# Sydney Harbour Bridge - Again??



## Dollface (Nov 22, 2005)

Background :I was asked by a potential client if I had any pics of the Harbour Bridge, because her sister was proposed to there, and she wanted a print to give to her as an engagement present..

Now, whehn shooting any bridge, I always look at it from an architecture prospective, lines, steel beams, very harsh industrial feel.

So, I found it difficult to shoot it from a "romantic" point of view. For those who haven't seen it - it's a big steel bridge.. and quite hard ( from my point of view ) to make it look romantic - In the Daylight.. Client didn't want a night shoot, which can make it look very pretty..

Here are a few pics that I shot, not sure if they come under a "romantic" feel. Welcome to critique, but also wondering if anyone had any suggestions, or if they have shot it before for - perhaps on how to make it feel warmer ?

Thanks

Katie





















(reflection)


----------



## Xmetal (Nov 22, 2005)

Jump over to McMahons Point and do a panograph just on sun rise.


----------



## Dollface (Nov 22, 2005)

That's not too bad an idea an idea.
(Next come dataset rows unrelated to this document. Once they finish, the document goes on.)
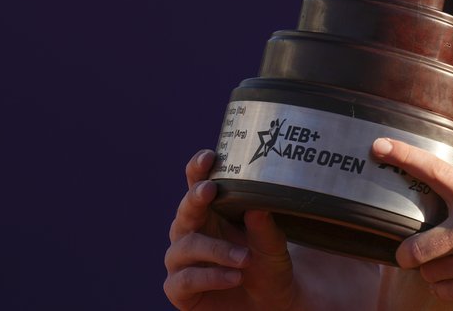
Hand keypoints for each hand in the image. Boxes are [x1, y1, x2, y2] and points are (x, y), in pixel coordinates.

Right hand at [162, 150, 300, 309]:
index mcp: (210, 212)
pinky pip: (185, 279)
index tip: (209, 156)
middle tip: (209, 190)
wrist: (270, 304)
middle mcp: (190, 232)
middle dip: (195, 199)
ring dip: (216, 249)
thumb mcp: (273, 245)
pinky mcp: (179, 289)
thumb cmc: (267, 265)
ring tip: (244, 258)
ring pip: (186, 246)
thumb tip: (258, 204)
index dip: (197, 168)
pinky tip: (233, 277)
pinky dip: (211, 277)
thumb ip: (264, 226)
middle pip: (184, 210)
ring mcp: (182, 261)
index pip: (197, 184)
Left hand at [372, 138, 452, 304]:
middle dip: (406, 254)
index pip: (433, 171)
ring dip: (434, 272)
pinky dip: (447, 289)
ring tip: (446, 267)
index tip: (379, 147)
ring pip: (431, 274)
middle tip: (406, 254)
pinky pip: (448, 294)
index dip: (403, 156)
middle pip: (416, 248)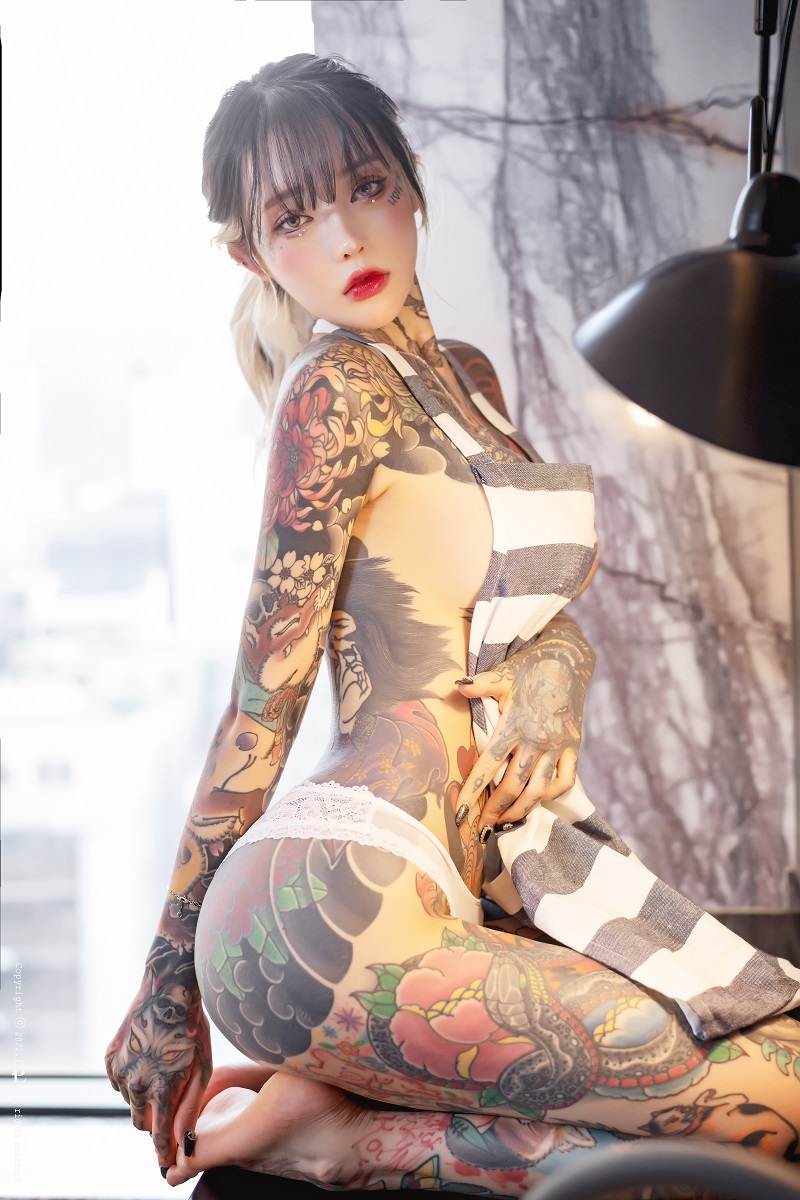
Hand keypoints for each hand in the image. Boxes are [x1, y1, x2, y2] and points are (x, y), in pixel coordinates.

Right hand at [105, 967, 211, 1175]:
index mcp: (161, 1089)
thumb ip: (189, 1106)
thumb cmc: (192, 1028)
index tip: (165, 1165)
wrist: (166, 990)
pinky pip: (119, 1082)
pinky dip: (130, 1079)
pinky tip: (146, 1058)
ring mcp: (120, 1072)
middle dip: (154, 1119)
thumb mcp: (201, 1067)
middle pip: (141, 1122)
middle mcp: (136, 1084)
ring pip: (130, 1102)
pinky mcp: (109, 1059)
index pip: (159, 1134)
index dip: (163, 1152)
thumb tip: (183, 1139)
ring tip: (160, 1071)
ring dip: (142, 1097)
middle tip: (168, 1101)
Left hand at [455, 615, 594, 837]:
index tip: (459, 813)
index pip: (489, 765)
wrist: (570, 659)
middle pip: (513, 784)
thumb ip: (479, 685)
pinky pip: (565, 780)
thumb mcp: (503, 673)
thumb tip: (455, 686)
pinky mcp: (574, 747)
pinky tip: (536, 801)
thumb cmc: (530, 667)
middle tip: (480, 826)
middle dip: (495, 809)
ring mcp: (558, 745)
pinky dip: (551, 795)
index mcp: (516, 723)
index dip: (473, 792)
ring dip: (521, 809)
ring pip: (540, 788)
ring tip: (504, 822)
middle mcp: (538, 738)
Might do that this weekend.. depending on this seasonal sydney weather though..

I must say, I really didn't have my heart into these pics.. in my final 2 weeks of Tafe, and photos of the bridge weren't my priority.. and it shows..


----------



## icondigital (Nov 23, 2005)

nice bridge pics dollface! :sun:

i did the silly bridge walk to the top when i was there!


----------



## Dollface (Nov 23, 2005)

Thank you! Personally, I'm not sure how much I like them. My style is usually more *moody*, but hey! What the client wants...

You know, I haven't even done that climb yet - and the SkyWalk has just opened up - which is walking around the OUTSIDE of the Centrepoint Tower..
http://skywalk.com.au/

Looks amazing!


----------



## Meysha (Nov 25, 2005)

The one with the chair on it could be rather romantic if you had the couple sitting on it with their backs to the camera and their arms around each other... or another pose. I'd also take another step backwards to get more of the top of the bridge and more of the chair in the frame.

Nice idea... but the night shots would be so much prettier! not saying that yours aren't... they're very pretty... but night is special.


----------